**HOW TO COMPLETE THIS TASK**. Filter the listing below for "sind" and report every line that has it.

**AVAILABLE DATA**.

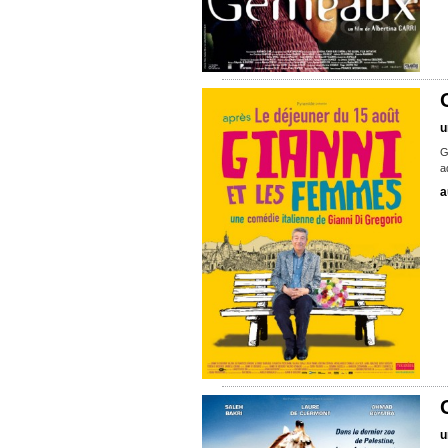
u
G
a
a
u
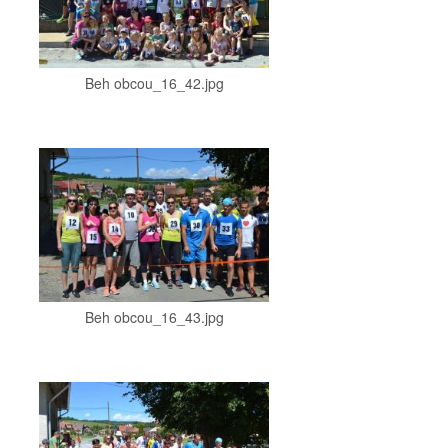
Beh obcou_16_42.jpg
Beh obcou_16_43.jpg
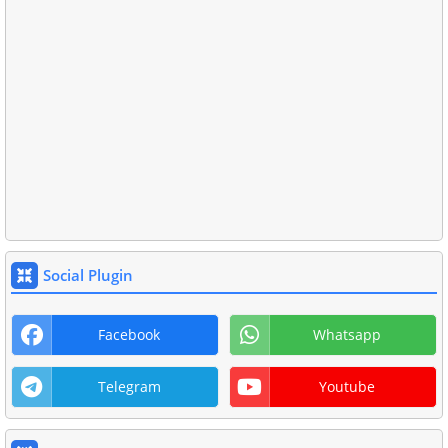
Social Plugin
Facebook
Whatsapp
Telegram
Youtube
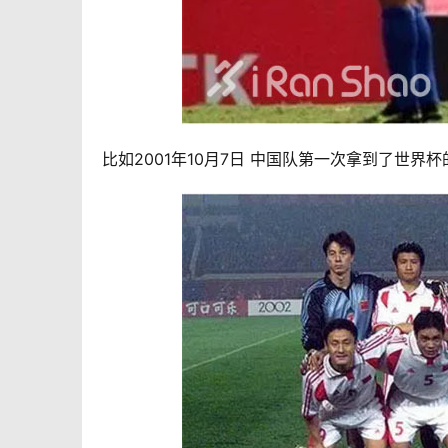
比如2001年10月7日 中国队第一次拿到了世界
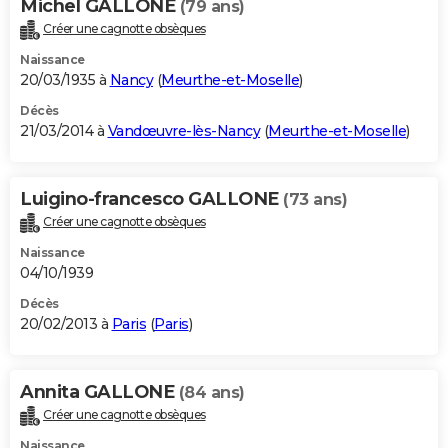
Michel GALLONE
(79 ans)
Créer une cagnotte obsèques
Naissance
20/03/1935 à
Nancy
(
Meurthe-et-Moselle
)
Décès
21/03/2014 à
Vandœuvre-lès-Nancy
(
Meurthe-et-Moselle
)
Luigino-francesco GALLONE
(73 ans)
Créer une cagnotte obsèques
Naissance
04/10/1939
Décès
20/02/2013 à
Paris
(
Paris
)
Annita GALLONE
(84 ans)
Créer une cagnotte obsèques
Naissance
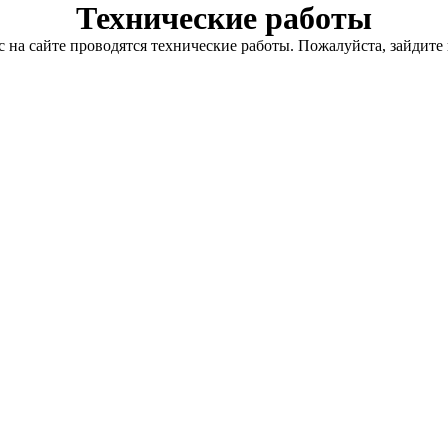
Технические работы
с на сайте проводятся технические работы. Пожалуйста, зайдите 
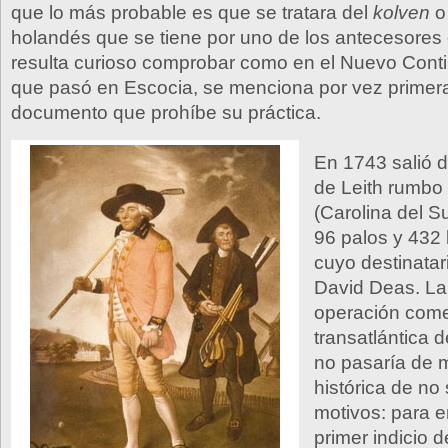
que lo más probable es que se tratara del
kolven
holandés que se tiene por uno de los antecesores d
resulta curioso comprobar como en el Nuevo Contin
que pasó en Escocia, se menciona por vez primera 
documento que prohíbe su práctica.
En 1743 salió d
de Leith rumbo
(Carolina del S
96 palos y 432
cuyo destinatari
David Deas. La
operación come
transatlántica d
no pasaría de 
histórica de no 
motivos: para e
primer indicio d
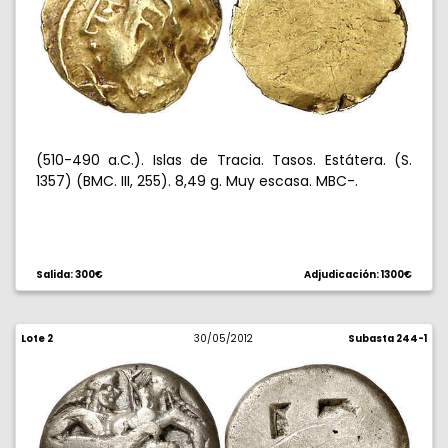
(510-490 a.C.). Islas de Tracia. Tasos. Estátera. (S.
1357) (BMC. III, 255). 8,49 g. Muy escasa. MBC-.
Salida: 300€
Adjudicación: 1300€
Lote 2
30/05/2012
Subasta 244-1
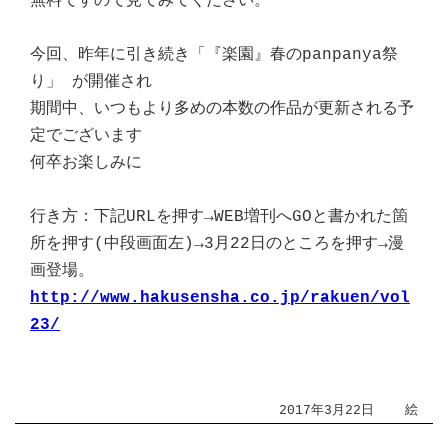
無料ですので見てみてください。
今回、昨年に引き続き「『楽園』春のpanpanya祭
り」 が開催され
期間中、いつもより多めの本数の作品が更新される予
定でございます
何卒お楽しみに
行き方：下記URLを押す→WEB増刊へGOと書かれた箇
所を押す(中段画面左)→3月22日のところを押す→漫
画登場。
http://www.hakusensha.co.jp/rakuen/vol
23/
2017年3月22日
絵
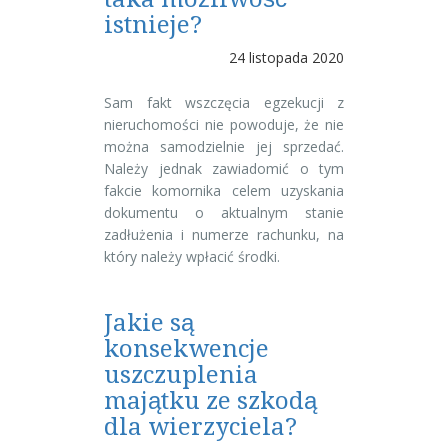
istnieje?
24 listopada 2020
Sam fakt wszczęcia egzekucji z
nieruchomości nie powoduje, że nie
można samodzielnie jej sprzedać.
Należy jednak zawiadomić o tym
fakcie komornika celem uzyskania
dokumentu o aktualnym stanie
zadłużenia i numerze rachunku, na
który należy wpłacić środki.
Jakie są
konsekwencje
uszczuplenia
majątku ze szkodą
dla wierzyciela?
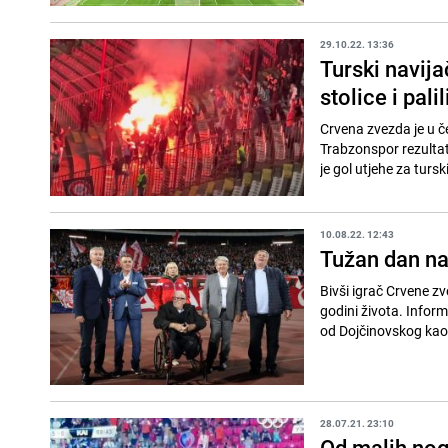
29.10.22. 13:36
Turski navija
stolice i palil
Crvena zvezda je u č
Trabzonspor rezultat
je gol utjehe za tursk
10.08.22. 12:43
Tužan dan na
Bivši igrač Crvene zv
godini života. Inform
od Dojčinovskog kao 
28.07.21. 23:10
Od malih nog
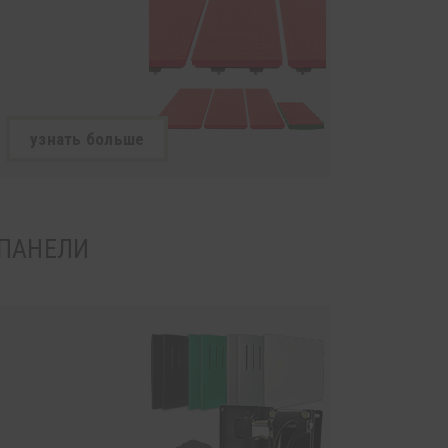
узнать больше
ПАНЕЛИ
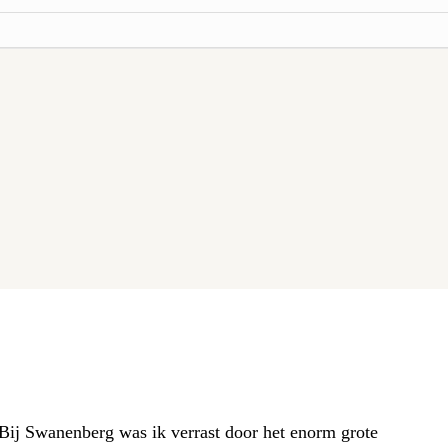
. Bij Swanenberg was ik verrast door het enorm grote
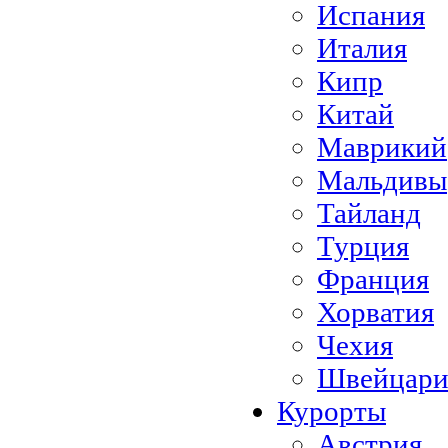
Испания
Италия
Кипр
Китай
Маврикий
Мальдивы
Тайланд
Турция
Франция
Хорватия
Чехия
Швейцари
Курорты
Австрия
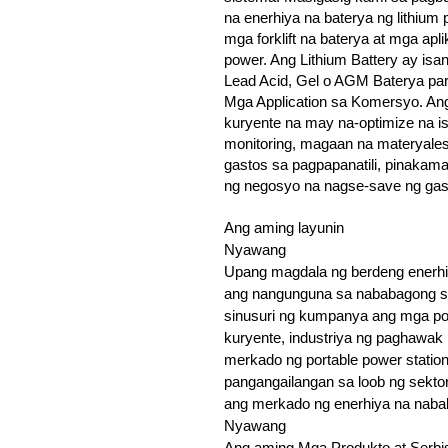
na enerhiya na baterya ng lithium
mga forklift na baterya at mga apl
power. Ang Lithium Battery ay isa
Lead Acid, Gel o AGM Baterya para
Mga Application sa Komersyo. An
kuryente na may na-optimize na i
monitoring, magaan na materyale
gastos sa pagpapanatili, pinaka
ng negosyo na nagse-save ng gas
Ang aming layunin
Nyawang
Upang magdala ng berdeng enerh
ang nangunguna sa nababagong se
sinusuri ng kumpanya ang mga po
kuryente, industriya ng paghawak
merkado ng portable power statio
pangangailangan sa loob ng sekto
ang merkado ng enerhiya na nab
Nyawang
Ang aming Mga Produkto at Serbi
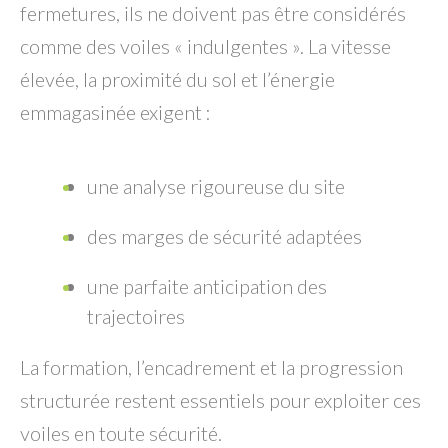
fermetures, ils ne doivent pas être considérés
comme des voiles « indulgentes ». La vitesse
élevée, la proximité du sol et l’énergie
emmagasinée exigent :
une analyse rigoureuse du site
des marges de sécurité adaptées
une parfaite anticipation des
trajectoires
La formation, l’encadrement et la progression
structurée restent essentiels pour exploiter ces
voiles en toute sécurité.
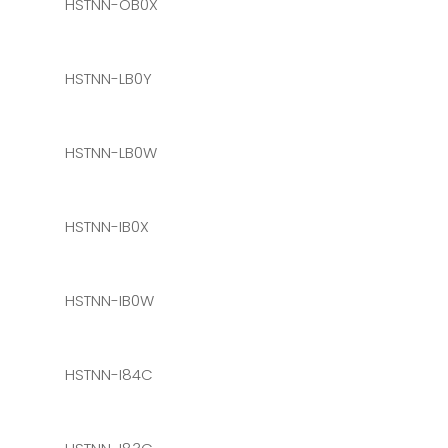
HSTNN-OB0X
HSTNN-LB0Y
HSTNN-LB0W
HSTNN-IB0X
HSTNN-IB0W
HSTNN-I84C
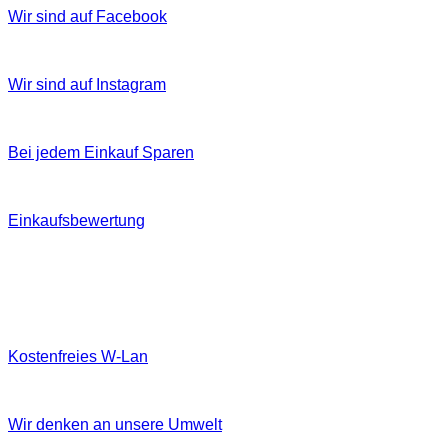
Wir sind auf Facebook
Wir sind auf Instagram
Bei jedem Einkauf Sparen
Einkaufsbewertung
Kostenfreies W‐Lan
Wir denken an unsere Umwelt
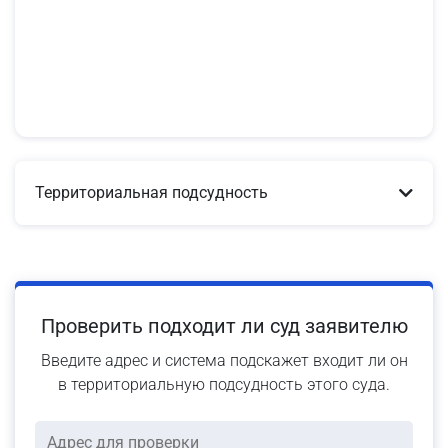
Территориальная подсудность
Проверить подходит ли суд заявителю
Введите адрес и система подскажет входит ли он
в территориальную подсудность этого суда.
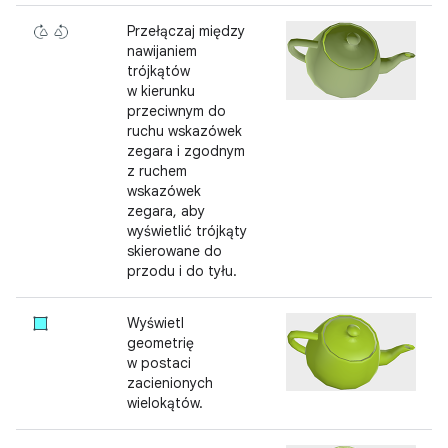
Przełączaj między
nawijaniem
trójkątów
w kierunku
przeciwnym do
ruchu wskazówek
zegara i zgodnym
z ruchem
wskazówek
zegara, aby
wyświetlić trójkąty
skierowane do
przodu i do tyłu.
Wyświetl
geometrię
w postaci
zacienionych
wielokątów.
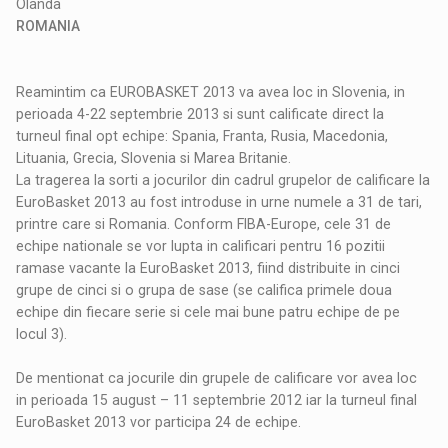
Olanda
ROMANIA
Reamintim ca EUROBASKET 2013 va avea loc in Slovenia, in
perioada 4-22 septembrie 2013 si sunt calificate direct la
turneul final opt echipe: Spania, Franta, Rusia, Macedonia,
Lituania, Grecia, Slovenia si Marea Britanie.
La tragerea la sorti a jocurilor din cadrul grupelor de calificare la
EuroBasket 2013 au fost introduse in urne numele a 31 de tari,
printre care si Romania. Conform FIBA-Europe, cele 31 de
echipe nationale se vor lupta in calificari pentru 16 pozitii
ramase vacante la EuroBasket 2013, fiind distribuite in cinci
grupe de cinci si o grupa de sase (se califica primele doua
echipe din fiecare serie si cele mai bune patru echipe de pe
locul 3).
De mentionat ca jocurile din grupele de calificare vor avea loc
in perioada 15 august – 11 septembrie 2012 iar la turneul final
EuroBasket 2013 vor participa 24 de echipe.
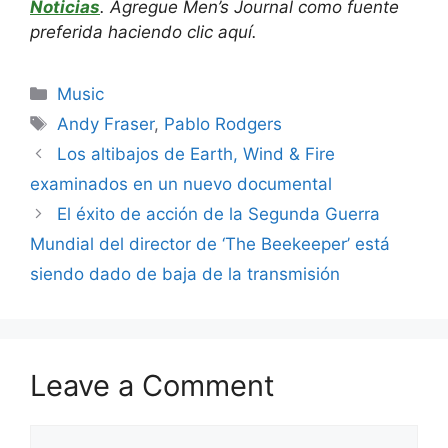
Noticias
. Agregue Men’s Journal como fuente
preferida haciendo clic aquí.
Categories
Music
Tags
Andy Fraser
,
Pablo Rodgers
Los altibajos de Earth, Wind & Fire
examinados en un nuevo documental
El éxito de acción de la Segunda Guerra
Mundial del director de ‘The Beekeeper’ está
siendo dado de baja de la transmisión
Leave a Comment
Comment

**TASK OUTPUT**.
Wir sind auf Facebook
Wir sind auf Instagram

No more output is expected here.